El cuentahílos

Carmen / Oteo

¡Animalitos!

No había especies animales protegidas sino castigadas por el azote infantil. Cogíamos los saltamontes y le atábamos a una pata un hilo para tenerlos a nuestro alcance. El escarabajo pelotero, puesto boca arriba, peleaba consigo mismo para darse la vuelta y así poder escapar de nosotros. Los ejércitos de hormigas eran interceptados hasta conseguir un amotinamiento angustioso y desorientado. Las lombrices eran liadas en un palo y sacudidas después al aire, para verlas volar en busca de su escondite bajo tierra. Sometíamos a los grillos a una exclusiva dieta de tomate.

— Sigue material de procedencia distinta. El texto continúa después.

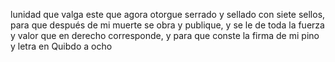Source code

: lunidad que valga este que agora otorgue serrado y sellado con siete sellos, para que después de mi muerte se obra y publique, y se le de toda la fuerza y valor que en derecho corresponde, y para que conste la firma de mi pino y letra en Quibdo a ocho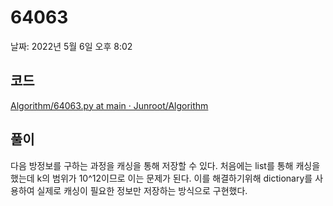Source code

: # 64063

날짜: 2022년 5월 6일 오후 8:02

## 코드

[Algorithm/64063.py at main · Junroot/Algorithm](https://github.com/Junroot/Algorithm/blob/main/programmers/64063.py)

## 풀이

다음 방정보를 구하는 과정을 캐싱을 통해 저장할 수 있다. 처음에는 list를 통해 캐싱을 했는데 k의 범위가 10^12이므로 이는 문제가 된다. 이를 해결하기위해 dictionary를 사용하여 실제로 캐싱이 필요한 정보만 저장하는 방식으로 구현했다.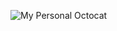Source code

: ![My Personal Octocat](https://nam12.safelinks.protection.outlook.com/?url=https%3A%2F%2Foctocat-generator-assets.githubusercontent.com%2Fmy-octocat-1600813179435.png&data=02%7C01%7C%7C16ee98759a8f47aef7b208d85f459c33%7C84df9e7fe9f640afb435aaaaaaaaaaaa%7C1%7C0%7C637364099854857972&sdata=YQMKLJOZ8fS1AKiLlRuzSSLKRPSqK8GuFdaWNosKyh8%3D&reserved=0)
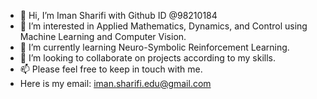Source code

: - 👋 Hi, I’m Iman Sharifi with Github ID @98210184
- 👀 I’m interested in Applied Mathematics, Dynamics, and Control using Machine Learning and Computer Vision.
- 🌱 I’m currently learning Neuro-Symbolic Reinforcement Learning.
- 💞️ I’m looking to collaborate on projects according to my skills.
- 📫 Please feel free to keep in touch with me. 
- Here is my email: iman.sharifi.edu@gmail.com

<!---
98210184/98210184 is a ✨ special ✨ repository because its `README.md` (this file) appears on your GitHub profile.
You can click the Preview link to take a look at your changes.
--->
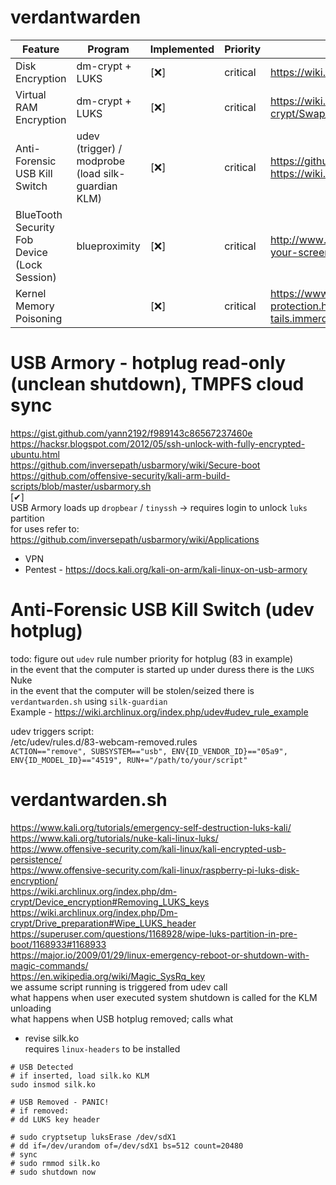# verdantwarden  

Feature | Program | Implemented | Priority | Notes |   
------------- | ------------- | ------------- | ------------- | -------------  
Disk Encryption | dm-crypt + LUKS | [❌] | critical | https://wiki.archlinux.org/index.php/disk_encryption  
Virtual RAM Encryption | dm-crypt + LUKS | [❌] | critical | https://wiki.archlinux.org/index.php/Dm-crypt/Swap_encryption  
Anti-Forensic USB Kill Switch | udev (trigger) / modprobe (load silk-guardian KLM) | [❌] | critical | https://github.com/NateBrune/silk-guardian https://wiki.archlinux.org/index.php/udev#udev_rule_example  
BlueTooth Security Fob Device (Lock Session) | blueproximity | [❌] | critical | http://www.daniloaz.com/en/automatically-lock-unlock-your-screen-by-bluetooth-device-proximity/  
Kernel Memory Poisoning |  | [❌] | critical | https://www.kernel.org/doc/html/v4.18/security/self-protection.html#memory-poisoning  https://git-tails.immerda.ch/tails/plain/features/erase_memory.feature   

# USB Armory - hotplug read-only (unclean shutdown), TMPFS cloud sync  
https://gist.github.com/yann2192/f989143c86567237460e  
https://hacksr.blogspot.com/2012/05/ssh-unlock-with-fully-encrypted-ubuntu.html  
https://github.com/inversepath/usbarmory/wiki/Secure-boot  
https://github.com/offensive-security/kali-arm-build-scripts/blob/master/usbarmory.sh  
[✔]  
USB Armory loads up `dropbear` / `tinyssh` -> requires login to unlock `luks` partition  
for uses refer to: https://github.com/inversepath/usbarmory/wiki/Applications  
* VPN  
* Pentest - https://docs.kali.org/kali-on-arm/kali-linux-on-usb-armory  

# Anti-Forensic USB Kill Switch (udev hotplug)  
todo: figure out `udev` rule number priority for hotplug (83 in example)  
in the event that the computer is started up under duress there is the `LUKS` Nuke  
in the event that the computer will be stolen/seized there is `verdantwarden.sh` using `silk-guardian`  
Example - https://wiki.archlinux.org/index.php/udev#udev_rule_example  

udev triggers script:  
    /etc/udev/rules.d/83-webcam-removed.rules  
    `ACTION=="remove", SUBSYSTEM=="usb", ENV{ID_VENDOR_ID}=="05a9", ENV{ID_MODEL_ID}=="4519", RUN+="/path/to/your/script"`  

# verdantwarden.sh
https://www.kali.org/tutorials/emergency-self-destruction-luks-kali/  
https://www.kali.org/tutorials/nuke-kali-linux-luks/  
https://www.offensive-security.com/kali-linux/kali-encrypted-usb-persistence/  
https://www.offensive-security.com/kali-linux/raspberry-pi-luks-disk-encryption/  
https://wiki.archlinux.org/index.php/dm-crypt/Device_encryption#Removing_LUKS_keys  
https://wiki.archlinux.org/index.php/Dm-crypt/Drive_preparation#Wipe_LUKS_header  
https://superuser.com/questions/1168928/wipe-luks-partition-in-pre-boot/1168933#1168933  
https://major.io/2009/01/29/linux-emergency-reboot-or-shutdown-with-magic-commands/  
https://en.wikipedia.org/wiki/Magic_SysRq_key  
we assume script running is triggered from udev call  
what happens when user executed system shutdown is called for the KLM unloading  
what happens when USB hotplug removed; calls what  
* revise silk.ko  
requires `linux-headers` to be installed  

`# USB Detected`  
`# if inserted, load silk.ko KLM`  
`sudo insmod silk.ko`  

`# USB Removed - PANIC!`  
`# if removed: `  
`# dd LUKS key header`  

`# sudo cryptsetup luksErase /dev/sdX1`  
`# dd if=/dev/urandom of=/dev/sdX1 bs=512 count=20480`  
`# sync`  
`# sudo rmmod silk.ko`  
`# sudo shutdown now`  


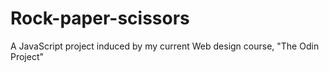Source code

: # Rock-paper-scissors

A JavaScript project induced by my current Web design course, "The Odin Project"

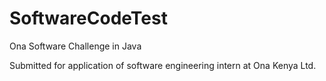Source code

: # SoftwareCodeTest
Ona Software Challenge in Java

Submitted for application of software engineering intern at Ona Kenya Ltd.
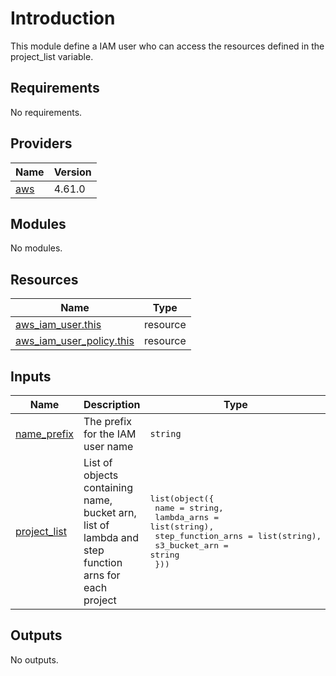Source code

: # Introduction
This module define a IAM user who can access the resources defined in the project_list variable.

<!-- BEGIN_TF_DOCS -->
## Requirements

No requirements.

## Providers

| Name | Version |
|------|---------|
| <a name="provider_aws"></a> [aws](#provider\_aws) | 4.61.0 |

## Modules

No modules.

## Resources

| Name | Type |
|------|------|
| [aws_iam_user.this](https://registry.terraform.io/providers/hashicorp/aws/latest/docs/resources/iam_user) | resource |
| [aws_iam_user_policy.this](https://registry.terraform.io/providers/hashicorp/aws/latest/docs/resources/iam_user_policy) | resource |

## Inputs

| Name | Description | Type | Default | Required |
|------|-------------|------|---------|:--------:|
| <a name="input_name_prefix"></a> [name\_prefix](#input\_name\_prefix) | The prefix for the IAM user name | `string` | `"iam-user"` | no |
| <a name="input_project_list"></a> [project\_list](#input\_project\_list) | List of objects containing name, bucket arn, list of lambda and step function arns for each project | <pre>list(object({<br>    name = string,<br>    lambda_arns = list(string),<br>    step_function_arns = list(string),<br>    s3_bucket_arn = string<br>  }))</pre> | n/a | yes |

## Outputs

No outputs.
<!-- END_TF_DOCS -->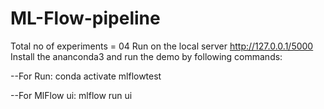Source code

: # ML-Flow-pipeline
Total no of experiments = 04
Run on the local server http://127.0.0.1/5000
Install the ananconda3 and run the demo by following commands:

--For Run:
conda activate mlflowtest


--For MlFlow ui:
mlflow run ui

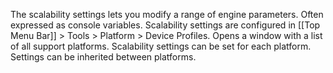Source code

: The scalability settings lets you modify a range of engine parameters.
Often expressed as console variables.
Scalability settings are configured in [[Top Menu Bar]] > Tools > Platform > Device Profiles.
Opens a window with a list of all support platforms.
Scalability settings can be set for each platform.
Settings can be inherited between platforms.
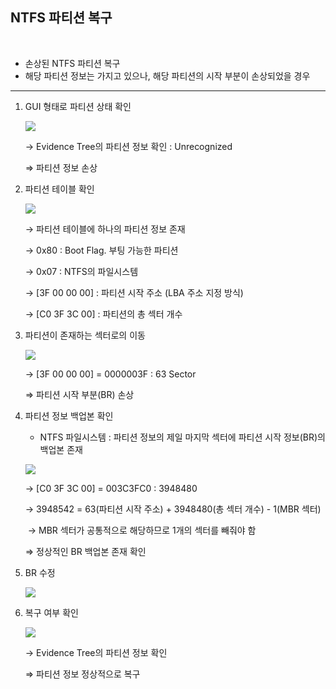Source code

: ## NTFS 파티션 복구

<br>

- 손상된 NTFS 파티션 복구
- 해당 파티션 정보는 가지고 있으나, 해당 파티션의 시작 부분이 손상되었을 경우



---------------



1. GUI 형태로 파티션 상태 확인

   ![](C:\Users\YONGHA.LEE\AppData\Roaming\Typora\typora-user-images\1586510043150.png)

   → Evidence Tree의 파티션 정보 확인 : Unrecognized

   ⇒ 파티션 정보 손상



2. 파티션 테이블 확인

   ![](C:\Users\YONGHA.LEE\AppData\Roaming\Typora\typora-user-images\1586510152769.png)

   → 파티션 테이블에 하나의 파티션 정보 존재

   → 0x80 : Boot Flag. 부팅 가능한 파티션

   → 0x07 : NTFS의 파일시스템

   → [3F 00 00 00] : 파티션 시작 주소 (LBA 주소 지정 방식)

   → [C0 3F 3C 00] : 파티션의 총 섹터 개수

   

3. 파티션이 존재하는 섹터로의 이동

   ![](C:\Users\YONGHA.LEE\AppData\Roaming\Typora\typora-user-images\1586510214239.png)

   → [3F 00 00 00] = 0000003F : 63 Sector

   ⇒ 파티션 시작 부분(BR) 손상

   

4. 파티션 정보 백업본 확인

   - NTFS 파일시스템 : 파티션 정보의 제일 마지막 섹터에 파티션 시작 정보(BR)의 백업본 존재

   ![](C:\Users\YONGHA.LEE\AppData\Roaming\Typora\typora-user-images\1586510746798.png)

   → [C0 3F 3C 00] = 003C3FC0 : 3948480

   → 3948542 = 63(파티션 시작 주소) + 3948480(총 섹터 개수) - 1(MBR 섹터)
   
   ​	→ MBR 섹터가 공통적으로 해당하므로 1개의 섹터를 빼줘야 함
   
   ⇒ 정상적인 BR 백업본 존재 확인



5. BR 수정

   ![](C:\Users\YONGHA.LEE\AppData\Roaming\Typora\typora-user-images\1586510770159.png)



6. 복구 여부 확인

   ![](C:\Users\YONGHA.LEE\AppData\Roaming\Typora\typora-user-images\1586510856294.png)

   → Evidence Tree의 파티션 정보 확인

   ⇒ 파티션 정보 정상적으로 복구

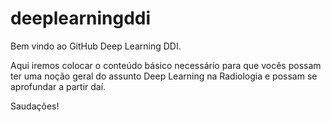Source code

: # deeplearningddi

Bem vindo ao GitHub Deep Learning DDI.

Aqui iremos colocar o conteúdo básico necessário para que vocês possam ter uma noção geral do assunto Deep Learning na Radiologia e possam se aprofundar a partir daí.

Saudações!
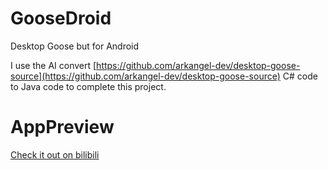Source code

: # GooseDroid
Desktop Goose but for Android

I use the AI convert [https://github.com/arkangel-dev/desktop-goose-source](https://github.com/arkangel-dev/desktop-goose-source) C# code to Java code to complete this project.

# AppPreview
[Check it out on bilibili](https://www.bilibili.com/video/BV1aBwce9E2c/)
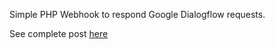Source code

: Simple PHP Webhook to respond Google Dialogflow requests.

See complete post [here](https://medium.com/@mariojr.rcosta/como-construir-um-chatbot-do-whatsapp-usando-twilio-dialogflow-e-php-7a6eef4adcc2)
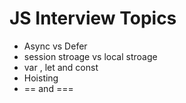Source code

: 
# JS Interview Topics 

- Async vs Defer
- session stroage vs local stroage
- var , let and const 
- Hoisting 
- == and ===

No se lleven a engaño, eran unos privilegiados. La peor parte se la llevaban los animales que vendían en el tenderete de la puerta de la plaza de abastos, un triste orfanato en cajas de cartón y jaulas oxidadas. En verano, nos compraban un pollito o un pato. Un año vinieron los pollos de colores, con las plumas teñidas de rosa, verde o azul y cuando crecieron un poco parecían alienígenos. Confesaré que una vez estaba tan feliz con mi pato, que tras bañarlo en una palangana y comprobar que comía tortilla de patatas, le di una gominola que a duras penas tragó y que le provocó la muerte y mi desconsuelo. Los mayores se limitaban a decir ¡animalito! ¿No te da pena?, ¡En esta casa no entra ni un animal más!

Yo sería hoy más cruel si no hubiese visto morir a mi pato. El recuerdo de esa curiosidad sádica, que todo niño tiene, nos previene para el resto de la vida de lo fácil que es hacer daño a lo que más queremos.